[Opening DATA SUPPLIED section]

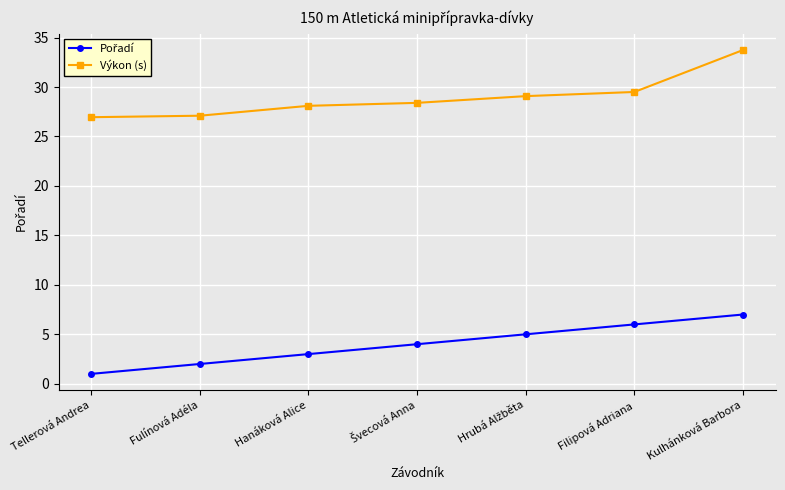

What is the difference between the maximum and minimum values in the Výkon (s) series?

6.8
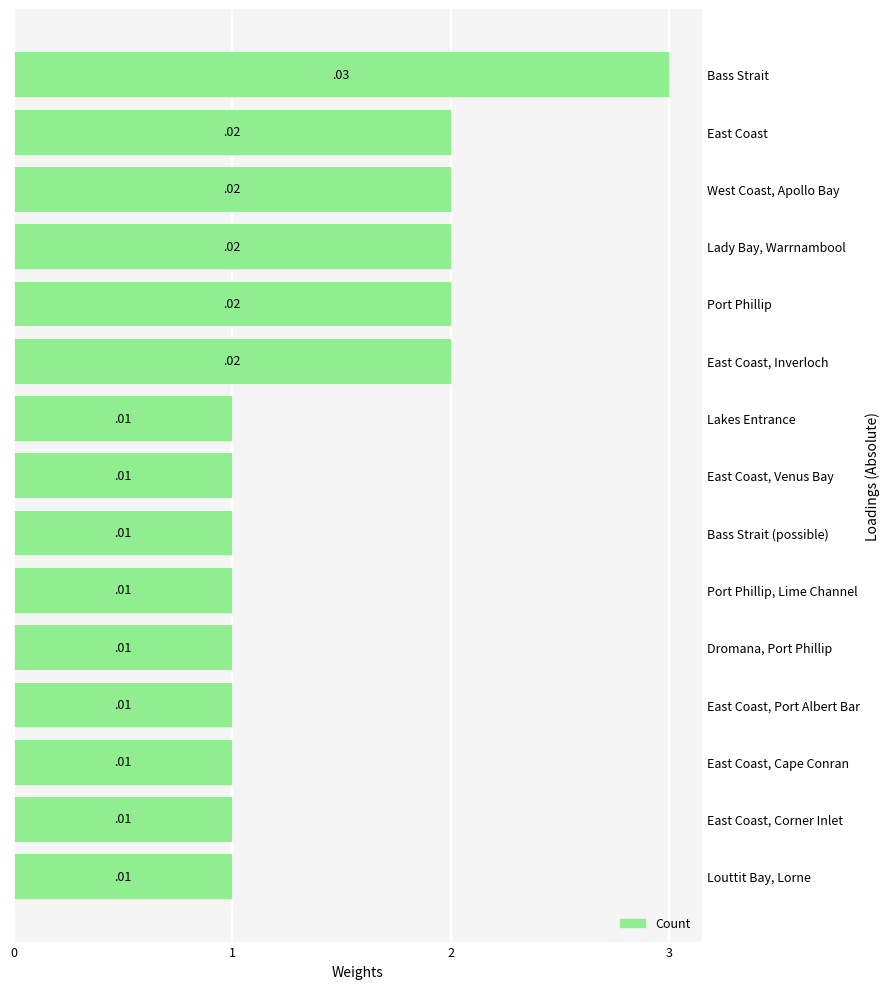

Does the chart contain stacked bars?

No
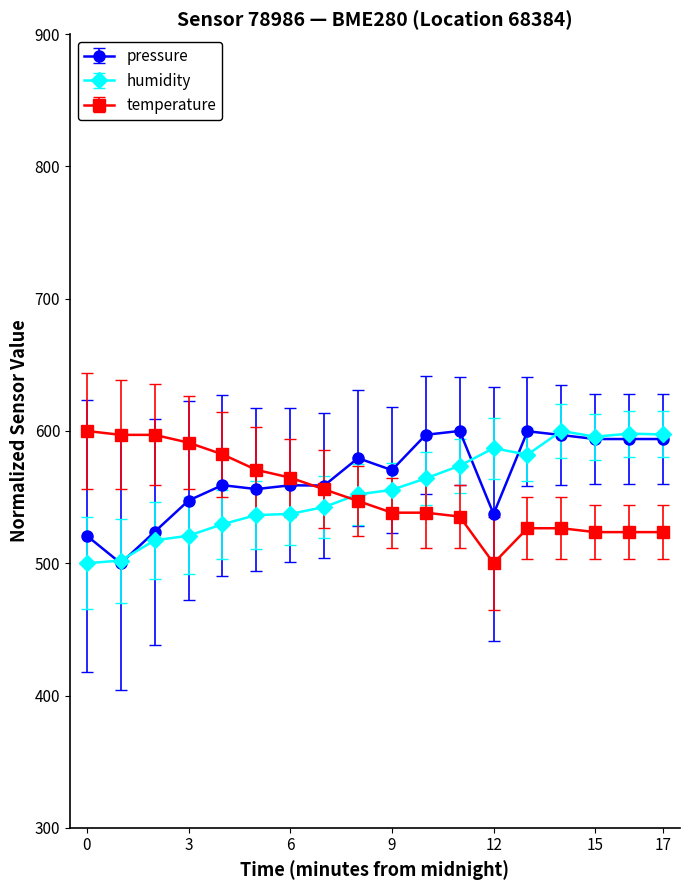

True or false: humidity has more than 0 interior local peaks.

True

[Closing DATA SUPPLIED section]

#### AIM OF THE EXERCISE
Copy the text of every record above word for word, and leave the pictures out.

#### OUTPUT OF THE EXERCISE
What is the difference between the maximum and minimum values in the Výkon (s) series?

6.8

Does the chart contain stacked bars?

No

True or false: humidity has more than 0 interior local peaks.

True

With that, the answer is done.